> _Text provided_:
⟨
A few years ago, in a movie on the Claus Von Bulow trial, I saw the defense team play basketball while each player wore a Tee-shirt emblazoned with a word or two that explained an aspect of the case.

Shooting hoops, the lawyers would see the buzz-words flash by their mind's eye in intriguing combinations‚ until someone suddenly AHA's a needed solution.

HIT - * Heuristic Ideation Technique - is a great way to quickly spit out avenues for further development. It can be also used as a stand-alone technique.

Heurism is a Greek word that means self-discovery and the word is most often seen in the phrase: Eureka! Which translates as: I have found!

HIT involves playing with ideas until they assemble themselves into creative new ways and provoke a leap in understanding. It takes the randomness out creativity by recognizing it to be work - the 2% inspiration culled from the 98% perspiration.
⟩
> _Dataset entries_:
⟨
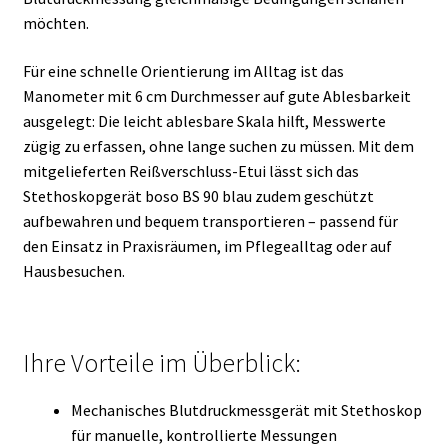
möchten.
Für eine schnelle Orientierung im Alltag ist das
Manometer mit 6 cm Durchmesser auf gute Ablesbarkeit
ausgelegt: Die leicht ablesbare Skala hilft, Messwerte
zügig zu erfassen, ohne lange suchen zu müssen. Mit dem
mitgelieferten Reißverschluss-Etui lässt sich das
Stethoskopgerät boso BS 90 blau zudem geschützt
aufbewahren und bequem transportieren – passend für
den Einsatz in Praxisräumen, im Pflegealltag oder auf
Hausbesuchen.
Ihre Vorteile im Überblick:
Mechanisches Blutdruckmessgerät mit Stethoskop
für manuelle, kontrollierte Messungen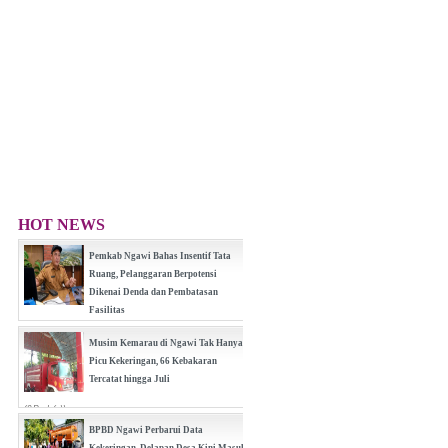
HOT NEWS
Pemkab Ngawi Bahas Insentif Tata
Ruang, Pelanggaran Berpotensi
Dikenai Denda dan Pembatasan
Fasilitas
(0 Reply(s))
Musim Kemarau di Ngawi Tak Hanya
Picu Kekeringan, 66 Kebakaran
Tercatat hingga Juli
(0 Reply(s))
BPBD Ngawi Perbarui Data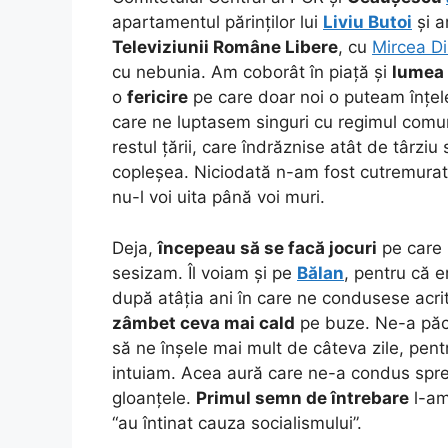
apartamentul părinților lui
Liviu Butoi
și a
Televiziunii Române Libere
, cu
Mircea D
cu nebunia. Am coborât în piață și
lumea
o
fericire
pe care doar noi o puteam înțe
care ne luptasem singuri cu regimul comun
restul țării, care îndrăznise atât de târziu
copleșea. Niciodată n-am fost cutremura
nu-l voi uita până voi muri.
Deja,
începeau să se facă jocuri
pe care 
sesizam. Îl voiam și pe
Bălan
, pentru că 
după atâția ani în care ne condusese acr
zâmbet ceva mai cald
pe buze. Ne-a păc
să ne înșele mai mult de câteva zile, pent
intuiam. Acea aură care ne-a condus spre
gloanțele.
Primul semn de întrebare
l-am
“au întinat cauza socialismului”.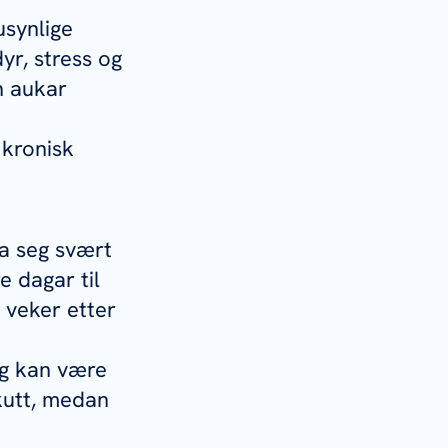
usynlige
yr, stress og
n aukar
 kronisk
a seg svært
e dagar til
6 veker etter
 og kan være
kutt, medan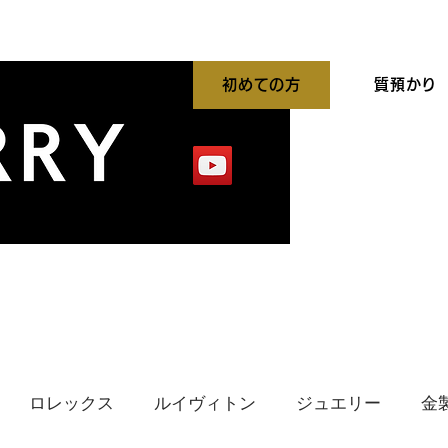
初めての方
質預かり
平買取強化中
出張買取
貴金属高価買取
ロレックス
ルイヴィトン
ジュエリー
金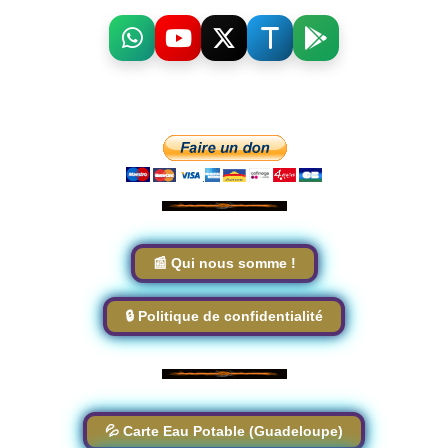
📰 Qui nous somme !
🔒 Politique de confidentialité
💦 Carte Eau Potable (Guadeloupe)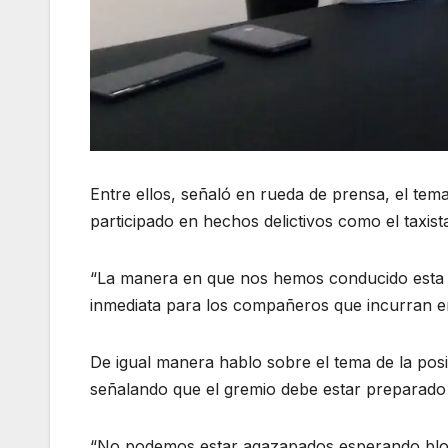
Entre ellos, señaló en rueda de prensa, el tema
participado en hechos delictivos como el taxi
“La manera en que nos hemos conducido esta y
inmediata para los compañeros que incurran en
De igual manera hablo sobre el tema de la po
señalando que el gremio debe estar preparado
“No podemos estar agazapados esperando blo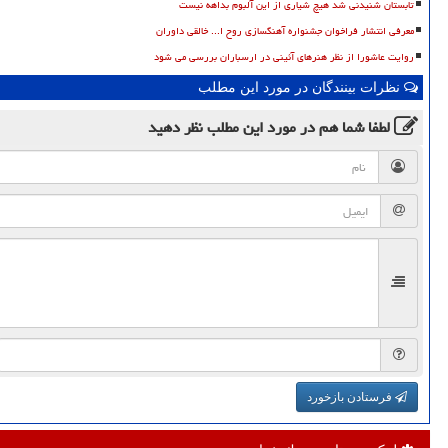
تابستان شنیدنی شد هیچ شیاری از این آلبوم بداهه نیست
معرفی انتشار فراخوان جشنواره آهنگسازی روح ا... خالقی داوران
روایت عاشورا از نظر هنرهای آئینی در ارسباران بررسی می شود
نظرات بینندگان در مورد این مطلب
لطفا شما هم
در مورد این مطلب
نظر دهید
فرستادن بازخورد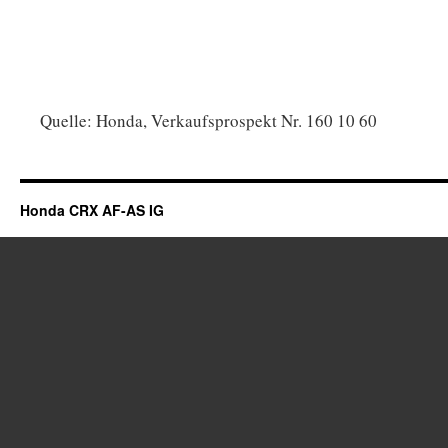
Quelle: Honda, Verkaufsprospekt Nr. 160 10 60
Honda CRX AF-AS IG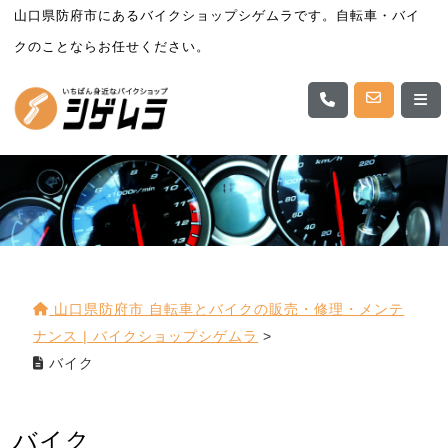
山口県防府市にあるバイクショップシゲムラです。自転車・バイ
クのことならお任せください。
山口県防府市 自転車とバイクの販売・修理・メンテ
ナンス | バイクショップシゲムラ
>
バイク
バイク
⟩
> _Tasks_:
1. Reproduce the stretch from "HIT - * Heuristic" through "a stand-alone technique." in the passage on the Heuristic Ideation Technique, word for word.
2. Write the next part of the passage on the Heuristic Ideation Technique, picking up after its final sentence.

> _Responses per task_:
1.
HIT - * Heuristic Ideation Technique - is a great way to quickly spit out avenues for further development. It can be also used as a stand-alone technique.

2.
  1. Choose two items of interest that already exist (For example - if I want to create novelties, I might select a cup with a floral pattern, and a certain greeting card line.
  2. Make a list of each of their components. In my example - the cup list might include things like: Its material, whether a coffee, tea or soup cup, the shape, the inside or outside color, etc.. Greeting card components can include: The event, the card stock, its pattern, color, texture, message, etc..
  3. Construct a grid where the Rows list all the components of one idea and the Columns list all the components of the other. Each cell thus holds a combination of elements from each list
  4. Cross out the cells that correspond to existing or silly ideas - e.g. Coffee cup with floral design or Card stock teabag.
  5. Highlight cells that have potential for further creative development - e.g. Soup-sized mugd with message.
  6. Develop your highlighted cells into workable HIT ideas by using other tools from the TOOL BOX.
  7. Identify cells that are thought provokingly worthy of being assembled in other HITs.


- New ideas are usually combinations of elements of existing ideas;

- The nucleus of many new ideas is often captured by a two-element combination;

- Combinations of dissimilar items (like 'chalk and cheese') will work better than combinations of similar items (Chalk/limestone)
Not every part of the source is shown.